Music Matters, a new series of short books on single acts, publishes its first two titles today, October 3: Why the Ramones Matter by Donna Gaines and Why the Beach Boys Matter by Tom Smucker. As series editor, I am so honored to have helped bring these books into fruition, and look forward to many more volumes in the future. Music Matters is published by the University of Texas press, which means I’m labelmates with some of the smartest people thinking about music right now, including Oliver Wang, Vivien Goldman, and Jessica Hopper. The series would not exist without Stephen Hull, who originally conceived it for University Press of New England; when UNPE announced they were shuttering, we moved to UT. Thanks also to Robert Christgau for bringing me to Stephen; I have to admit, he truly is the dean of rock critics.
For more information, check out the press release.
If you are interested in submitting to the series, send a one-page query explaining why the subject matters, why you are qualified to write about that subject, and what would your writing approach be to myself at Evelyn.McDonnell@LMU.edu and email@example.com. Please write MUSIC MATTERS in the subject line, and give us at least a month to respond.

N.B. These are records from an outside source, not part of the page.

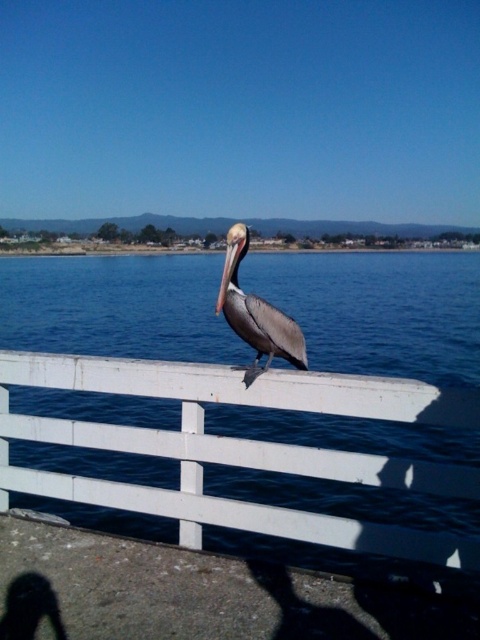
From the picture: You are standing in front of the coastal scene and want to touch the white painted wood at center and the brown matte pelican at center. Which object can you reach first without moving your position?

The white painted wood at center is closer to the viewer than the brown matte pelican at center, so you can reach the white painted wood at center first.

You are a birdwatcher standing at the edge of the coast. You see the white painted wood at center and the brown matte pelican at center. How far apart are these two objects from each other?

The white painted wood at center is 3.34 feet away from the brown matte pelican at center.

You are a birdwatcher trying to observe the brown matte pelican at center from behind the white painted wood at center. Can you see the entire pelican clearly without any obstruction?

The brown matte pelican at center is taller than the white painted wood at center, so yes, you can see the entire pelican clearly without any obstruction.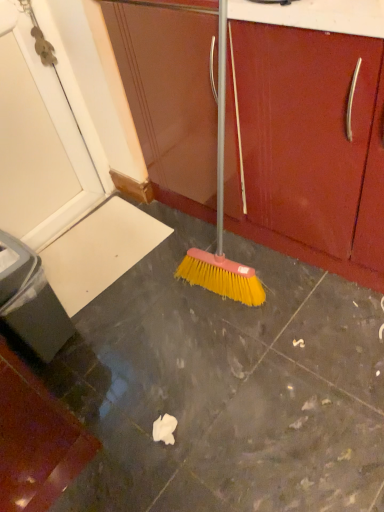
Question: Is yellow bristle broom at center closer to camera compared to matte wood cabinet at center?

Choices:
 (A) yes
 (B) no

Answer: (A)

Question: Considering the relative sizes of yellow bristle broom at center and matte wood cabinet at center in the image provided, is yellow bristle broom at center thinner than matte wood cabinet at center?

Choices:
 (A) yes
 (B) no

Answer: (B)

Question: From the image's perspective, is yellow bristle broom at center beneath matte wood cabinet at center?

Choices:
 (A) no
 (B) yes

Answer: (B)

Question: Does yellow bristle broom at center have a greater width compared to matte wood cabinet at center?

Choices:
 (A) yes
 (B) no

Answer: (A)

Question: Is matte wood cabinet at center completely or partially inside yellow bristle broom at center?

Choices:
 (A) no
 (B) yes

Answer: (A)

Question: From a real-world perspective, is yellow bristle broom at center on top of matte wood cabinet at center?

Choices:
 (A) yes
 (B) no

Answer: (B)

Question: From the image's perspective, is matte wood cabinet at center under yellow bristle broom at center?

Choices:
 (A) no
 (B) yes

Answer: (A)

Question: Is matte wood cabinet at center touching yellow bristle broom at center?

Choices:
 (A) no
 (B) yes

Answer: (B)

Question: Is matte wood cabinet at center in front of yellow bristle broom at center?

Choices:
 (A) no
 (B) yes

Answer: (A)

Question: Is matte wood cabinet at center positioned far away from yellow bristle broom at center?

Choices:
 (A) yes
 (B) no

Answer: (B)

Question: Is matte wood cabinet at center bigger than yellow bristle broom at center?

Choices:
 (A) yes
 (B) no

Answer: (B)

Question: Is matte wood cabinet at center thinner than yellow bristle broom at center?

Choices:
 (A) yes
 (B) no

Answer: (A)

Question: Considering the positions of yellow bristle broom at center and matte wood cabinet at center in the image, is yellow bristle broom at center taller or shorter than matte wood cabinet at center?

Choices:
 (A) tall
 (B) short

Answer: (B)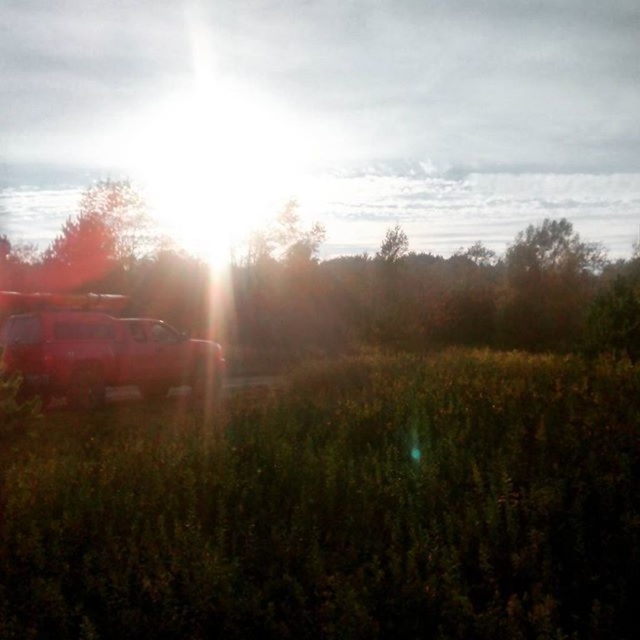
Question: Among these points, which one is farthest from the camera?

Choices:
 (A) (292, 611)
 (B) (134, 337)
 (C) (515, 196)

Answer: (C)

Question: Estimate the real-world distances between objects in this image. Which object is closer to the green leafy tree at left?

Choices:
 (A) green grass at lower left
 (B) shiny red jeep at left

Answer: (A)

Question: Is green leafy tree at left wider than shiny red jeep at left?

Choices:
 (A) yes
 (B) no

Answer: (A)

Question: Can you confirm if green grass at lower left is smaller than green leafy tree at left?

Choices:
 (A) yes
 (B) no

Answer: (A)

Question: Which point is closer to the camera?

Choices:
 (A) shiny red jeep at left
 (B) green leafy tree at left

Answer: (A)

Question: Can you confirm if green grass at lower left is bigger than shiny red jeep at left?

Choices:
 (A) no
 (B) yes

Answer: (A)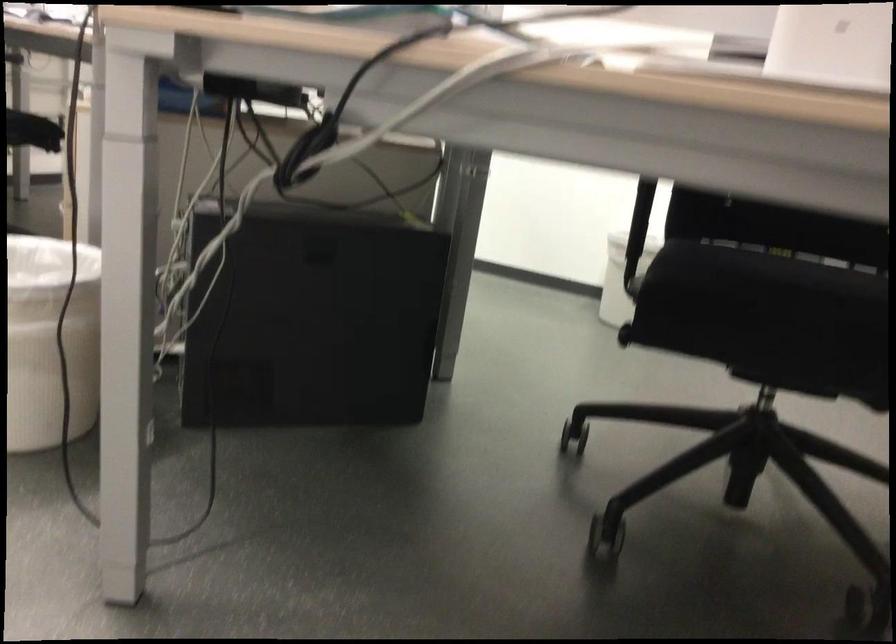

In the sad, crazy tumult of the passing of the Queen of Soul, coinciding with the start of classes, I forgot to post my tribute to Aretha Franklin, which I was honored to write as the cover story for Billboard‘s tribute issue. Here it is: https://www.billboard.com/articles/news/magazine-feature/8471733/aretha-franklin-path-to-greatness-obituary
There’s been a lot of reminiscing about The Village Voice. I contributed to two pieces: The New York Times Popcast podcast, and Billboard‘s roundup of writers remembering their first Voice pieces.
In my list of articles I was blessed to write for the late, great Village Voice, I forgot to include perhaps the most significant: “The Feminine Critique”: the not-so-secret history of women rock critics that reclaimed the legacies of Ellen Willis, Karen Durbin, Jaan Uhelszki, Carola Dibbell, Donna Gaines, and many others and that became the basis of my first book, Rock She Wrote, coedited by Ann Powers. That article also obliquely pointed out one of the failures of the Voice as well, which at that point in its already long career, had not had a female music editor. I now teach a class called The Feminist Critique.
I first became aware of The Village Voice in high school, when my older brother, Brett, used to go the Beloit, Wisconsin, public library to peruse its political investigations and music coverage. We were both discovering punk rock, watching Patti Smith on Saturday Night Live, and we could read about the newest bands from CBGB’s in the Voice. Later, in college, I got assigned to write about it in my one and only journalism class. Within a few years, I was copy editing and writing there, ultimately becoming a senior editor in charge of music. It was a crazy, difficult, exciting place, and the work I did for them — “discovering” Paul Beatty and the rest of the ’90s NYC lit scene bubbling around the incredible Nuyorican Poets Cafe, traveling to New Zealand to write about music, covering Rent as it moved from Downtown to Broadway and beyond, interviewing John Cameron Mitchell and Stephen Trask, the creators of a new musical called Hedwig and the Angry Inch; writing about punk drag artists such as Justin Bond and Miss Guy — still defines me. And then there was my one and only cover story, the first major interview with Patti Smith after her husband Fred died and she returned to the stage — an incredible encounter with the woman who made me want to be a rock’n’roll critic, and move to New York, and dive into the sea of possibilities. RIP Voice. Say hi to Aretha.